RECORDS SHOWN Start Marker
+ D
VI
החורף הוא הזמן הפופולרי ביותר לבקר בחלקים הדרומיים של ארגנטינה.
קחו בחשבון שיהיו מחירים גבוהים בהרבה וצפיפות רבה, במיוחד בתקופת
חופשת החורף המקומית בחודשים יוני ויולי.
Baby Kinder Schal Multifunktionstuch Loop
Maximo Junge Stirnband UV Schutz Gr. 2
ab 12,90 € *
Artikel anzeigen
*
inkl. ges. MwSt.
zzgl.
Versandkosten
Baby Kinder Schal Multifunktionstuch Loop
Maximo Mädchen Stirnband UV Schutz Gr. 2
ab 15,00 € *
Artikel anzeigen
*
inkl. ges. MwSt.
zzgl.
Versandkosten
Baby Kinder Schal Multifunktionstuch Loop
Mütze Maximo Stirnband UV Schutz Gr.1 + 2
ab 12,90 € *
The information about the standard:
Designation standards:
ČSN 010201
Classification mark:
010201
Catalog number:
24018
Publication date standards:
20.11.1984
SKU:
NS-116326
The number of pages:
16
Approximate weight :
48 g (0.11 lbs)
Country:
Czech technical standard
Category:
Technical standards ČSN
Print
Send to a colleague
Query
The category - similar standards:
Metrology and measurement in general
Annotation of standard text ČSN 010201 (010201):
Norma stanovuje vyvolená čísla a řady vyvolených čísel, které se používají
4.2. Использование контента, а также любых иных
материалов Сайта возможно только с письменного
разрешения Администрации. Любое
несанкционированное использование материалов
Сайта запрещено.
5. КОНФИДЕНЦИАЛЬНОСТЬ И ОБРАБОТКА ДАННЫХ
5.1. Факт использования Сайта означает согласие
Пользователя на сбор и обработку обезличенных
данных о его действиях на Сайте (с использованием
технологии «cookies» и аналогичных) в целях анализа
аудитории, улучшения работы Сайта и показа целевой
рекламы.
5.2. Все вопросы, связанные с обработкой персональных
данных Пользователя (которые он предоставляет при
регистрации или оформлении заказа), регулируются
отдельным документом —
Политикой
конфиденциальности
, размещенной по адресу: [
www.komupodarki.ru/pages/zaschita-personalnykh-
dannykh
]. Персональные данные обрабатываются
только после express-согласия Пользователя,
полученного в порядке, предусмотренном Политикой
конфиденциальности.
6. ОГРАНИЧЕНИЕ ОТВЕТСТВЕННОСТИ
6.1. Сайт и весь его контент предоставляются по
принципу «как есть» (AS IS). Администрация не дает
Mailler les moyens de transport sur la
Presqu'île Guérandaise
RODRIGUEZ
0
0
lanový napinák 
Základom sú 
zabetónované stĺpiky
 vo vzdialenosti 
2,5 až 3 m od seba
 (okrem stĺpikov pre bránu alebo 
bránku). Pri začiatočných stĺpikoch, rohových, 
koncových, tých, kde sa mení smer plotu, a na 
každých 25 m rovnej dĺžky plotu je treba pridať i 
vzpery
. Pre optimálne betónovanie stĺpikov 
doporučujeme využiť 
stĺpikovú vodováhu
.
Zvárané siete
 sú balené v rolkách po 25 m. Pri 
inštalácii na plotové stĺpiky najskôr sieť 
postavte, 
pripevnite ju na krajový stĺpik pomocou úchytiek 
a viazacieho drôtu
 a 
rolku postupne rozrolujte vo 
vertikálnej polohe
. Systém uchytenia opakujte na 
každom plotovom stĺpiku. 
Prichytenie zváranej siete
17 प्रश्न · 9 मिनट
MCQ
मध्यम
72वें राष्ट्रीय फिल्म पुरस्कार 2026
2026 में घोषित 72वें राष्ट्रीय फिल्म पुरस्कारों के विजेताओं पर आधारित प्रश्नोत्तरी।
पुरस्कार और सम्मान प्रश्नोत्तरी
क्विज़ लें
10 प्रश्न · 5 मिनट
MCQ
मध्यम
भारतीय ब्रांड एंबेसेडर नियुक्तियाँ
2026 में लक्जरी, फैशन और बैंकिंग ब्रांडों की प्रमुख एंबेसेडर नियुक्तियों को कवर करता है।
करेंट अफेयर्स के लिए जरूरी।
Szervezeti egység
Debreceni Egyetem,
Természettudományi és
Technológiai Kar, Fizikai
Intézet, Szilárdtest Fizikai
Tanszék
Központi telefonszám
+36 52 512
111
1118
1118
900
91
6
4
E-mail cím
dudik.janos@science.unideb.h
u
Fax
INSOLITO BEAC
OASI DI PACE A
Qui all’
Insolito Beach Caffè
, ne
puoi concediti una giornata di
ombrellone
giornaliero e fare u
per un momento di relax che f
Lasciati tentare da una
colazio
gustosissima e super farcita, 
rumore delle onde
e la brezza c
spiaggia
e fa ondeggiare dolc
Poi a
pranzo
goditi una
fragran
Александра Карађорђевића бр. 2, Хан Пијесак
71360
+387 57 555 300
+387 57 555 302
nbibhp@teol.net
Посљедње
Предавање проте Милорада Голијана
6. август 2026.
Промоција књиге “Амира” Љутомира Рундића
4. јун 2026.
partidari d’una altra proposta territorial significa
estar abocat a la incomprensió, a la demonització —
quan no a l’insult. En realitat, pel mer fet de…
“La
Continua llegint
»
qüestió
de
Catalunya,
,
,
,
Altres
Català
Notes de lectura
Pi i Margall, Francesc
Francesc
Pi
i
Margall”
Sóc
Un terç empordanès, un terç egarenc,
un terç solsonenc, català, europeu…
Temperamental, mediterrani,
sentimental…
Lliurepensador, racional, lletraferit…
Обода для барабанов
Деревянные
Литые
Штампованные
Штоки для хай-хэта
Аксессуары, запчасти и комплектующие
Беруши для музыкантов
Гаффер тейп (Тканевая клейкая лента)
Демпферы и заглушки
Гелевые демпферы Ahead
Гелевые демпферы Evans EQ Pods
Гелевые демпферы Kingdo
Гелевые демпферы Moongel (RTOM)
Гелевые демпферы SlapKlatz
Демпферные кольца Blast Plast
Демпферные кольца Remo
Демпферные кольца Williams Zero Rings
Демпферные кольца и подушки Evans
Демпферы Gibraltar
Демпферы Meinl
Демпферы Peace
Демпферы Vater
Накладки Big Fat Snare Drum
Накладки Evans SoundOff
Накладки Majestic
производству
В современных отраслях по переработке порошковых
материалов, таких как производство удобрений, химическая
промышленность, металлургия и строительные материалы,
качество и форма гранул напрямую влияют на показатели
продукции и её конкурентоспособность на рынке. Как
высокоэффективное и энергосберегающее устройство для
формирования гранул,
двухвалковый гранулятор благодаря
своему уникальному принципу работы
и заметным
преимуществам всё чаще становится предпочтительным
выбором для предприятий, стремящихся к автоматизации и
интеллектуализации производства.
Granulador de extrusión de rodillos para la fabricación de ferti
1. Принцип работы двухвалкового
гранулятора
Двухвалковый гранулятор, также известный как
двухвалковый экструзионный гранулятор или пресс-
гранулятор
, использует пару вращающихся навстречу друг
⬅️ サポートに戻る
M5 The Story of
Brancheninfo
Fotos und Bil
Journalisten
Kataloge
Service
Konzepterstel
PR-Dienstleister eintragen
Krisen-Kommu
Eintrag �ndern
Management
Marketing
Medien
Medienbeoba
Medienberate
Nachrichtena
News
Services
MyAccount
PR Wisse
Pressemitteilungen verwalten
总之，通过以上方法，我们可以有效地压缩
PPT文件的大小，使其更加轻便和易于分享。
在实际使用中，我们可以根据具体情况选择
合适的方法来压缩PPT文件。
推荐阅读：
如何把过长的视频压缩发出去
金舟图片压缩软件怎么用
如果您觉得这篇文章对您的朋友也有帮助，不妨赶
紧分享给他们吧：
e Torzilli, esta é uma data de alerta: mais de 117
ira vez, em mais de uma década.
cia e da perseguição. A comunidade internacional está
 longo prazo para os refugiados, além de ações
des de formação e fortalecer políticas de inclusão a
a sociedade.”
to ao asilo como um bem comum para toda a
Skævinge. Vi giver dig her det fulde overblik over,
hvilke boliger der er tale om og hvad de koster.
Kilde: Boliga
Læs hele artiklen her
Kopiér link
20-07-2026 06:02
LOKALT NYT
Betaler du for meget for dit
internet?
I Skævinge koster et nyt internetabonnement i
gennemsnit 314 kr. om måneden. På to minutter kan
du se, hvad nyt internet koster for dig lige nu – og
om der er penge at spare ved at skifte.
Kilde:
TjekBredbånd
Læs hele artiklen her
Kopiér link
RECORDS SHOWN End Marker
■ **ACTIVITY**
Print, unaltered, every line from the beginning of the material down to the line with "аудитории, улучшения работы".

■ **TASK RESPONSE**
+ D
VI
החורף הוא הזמן הפופולרי ביותר לבקר בחלקים הדרומיים של ארגנטינה.
קחו בחשבון שיהיו מחירים גבוהים בהרבה וצפיפות רבה, במיוחד בתקופת
חופשת החורף המקומית בחודשים יוני ויולי.
Baby Kinder Schal Multifunktionstuch Loop
Maximo Junge Stirnband UV Schutz Gr. 2
ab 12,90 € *
Artikel anzeigen
*
inkl. ges. MwSt.
zzgl.
Versandkosten
Baby Kinder Schal Multifunktionstuch Loop
Maximo Mädchen Stirnband UV Schutz Gr. 2
ab 15,00 € *
Artikel anzeigen
*
inkl. ges. MwSt.
zzgl.
Versandkosten
Baby Kinder Schal Multifunktionstuch Loop
Mütze Maximo Stirnband UV Schutz Gr.1 + 2
ab 12,90 € *
The information about the standard:
Designation standards:
ČSN 010201
Classification mark:
010201
Catalog number:
24018
Publication date standards:
20.11.1984
SKU:
NS-116326
The number of pages:
16
Approximate weight :
48 g (0.11 lbs)
Country:
Czech technical standard
Category:
Technical standards ČSN
Print
Send to a colleague
Query
The category - similar standards:
Metrology and measurement in general
Annotation of standard text ČSN 010201 (010201):
Norma stanovuje vyvolená čísla a řady vyvolených čísel, které se používají
4.2. Использование контента, а также любых иных
материалов Сайта возможно только с письменного
разрешения Администрации. Любое
несанкционированное использование материалов
Сайта запрещено.
5. КОНФИДЕНЦИАЛЬНОСТЬ И ОБРАБОТКА ДАННЫХ
5.1. Факт использования Сайта означает согласие
Пользователя на сбор и обработку обезличенных
данных о его действиях на Сайте (с использованием
технологии «cookies» и аналогичных) в целях анализа
аудитории, улучшения работы Сайта и показа целевой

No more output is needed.